UPDATE: The qemu-kvm.git fork has been merged back into qemu.git as of QEMU 1.3.0. Always use qemu.git for the latest code. See my full post here.
"What is the difference between QEMU and KVM?" comes up regularly because these two pieces of software share a close relationship. I am going to explain how to choose between the two and the nature of their relationship.Should I install the qemu or qemu-kvm package?
If you want to run x86 virtual machines on x86 physical machines, install qemu-kvm. It has the fastest and most thoroughly tested support for the common x86 virtualization use case.
If you want to run anything else, install qemu. That includes running non-x86 machines and user level emulation instead of full-system emulation.

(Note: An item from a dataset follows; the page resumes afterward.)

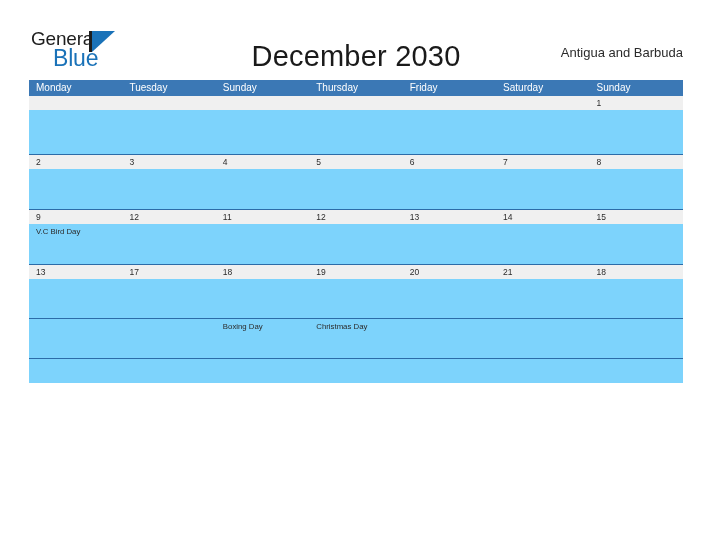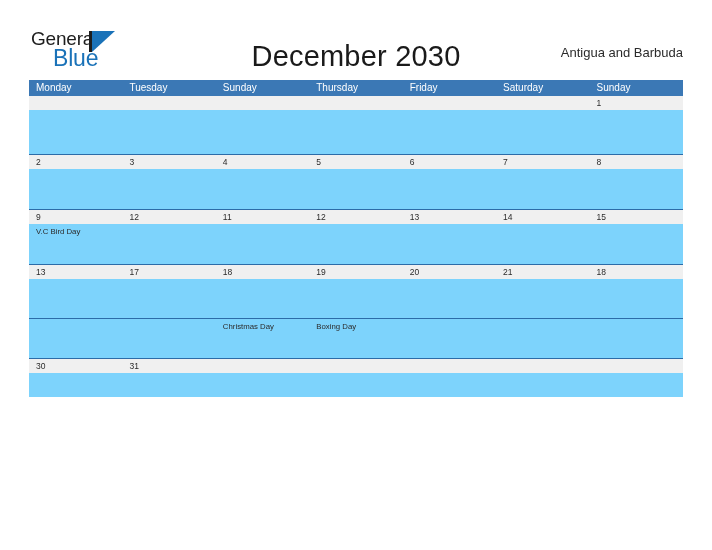"Christmas Day" div.body-cell { order: before "Boxing Day" -> after "Boxing Day" }
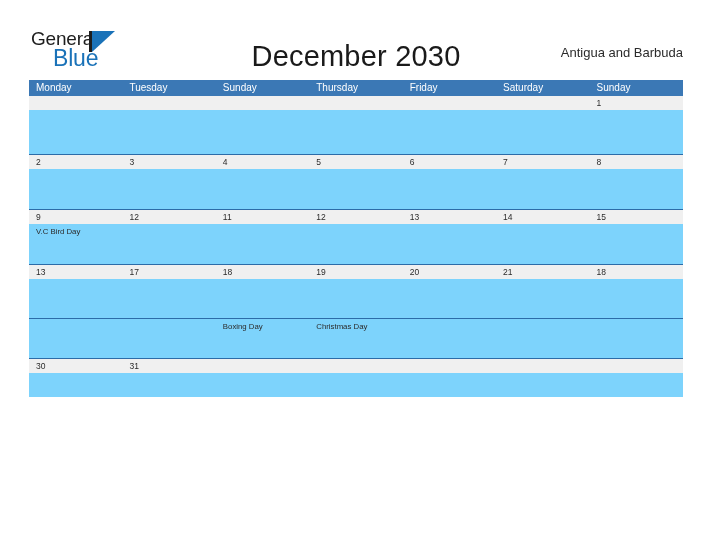"30" div.daynum-strip { html: <div> <div>30</div> <div>31</div> <div></div> <div></div> <div></div> <div></div> <div></div> </div> -> none }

If you are still not sure which is right for you, take a look at the QEMU and KVM websites.
How do I check that qemu-kvm is using hardware support?
If qemu-kvm is unable to use hardware virtualization extensions it will fall back to emulation which is much slower. If you are worried this might be the case, run the following check:
grep 'svm\|vmx' /proc/cpuinfo
If you get output then the CPU supports virtualization extensions and KVM should work. Otherwise check that virtualization is enabled in your BIOS.
See the processor support KVM wiki page for more information.
It is also a good idea to use the -enable-kvm command-line option to ensure that KVM is used. The libvirt, virt-manager, virsh stack will do this by default.
What is the difference between qemu.git and qemu-kvm.git?
The QEMU codebase is known as qemu.git. That's the git repository that holds the QEMU source code history. The KVM codebase is known as qemu-kvm.git, the git repository that holds the KVM source code history.
The relationship between qemu.git and qemu-kvm.git is as follows. qemu-kvm.git is a fork of qemu.git and periodically merges updates from qemu.git back into qemu-kvm.git. A lot of code changes are merged into qemu.git and become available in qemu-kvm.git after the next periodic merge. KVM-specific enhancements may be merged into qemu-kvm.git and may be sent back upstream to qemu.git.
Efforts are underway to completely merge qemu-kvm.git into qemu.git. This will make qemu-kvm.git obsolete and result in a single codebase. In the future there may only be a qemu package.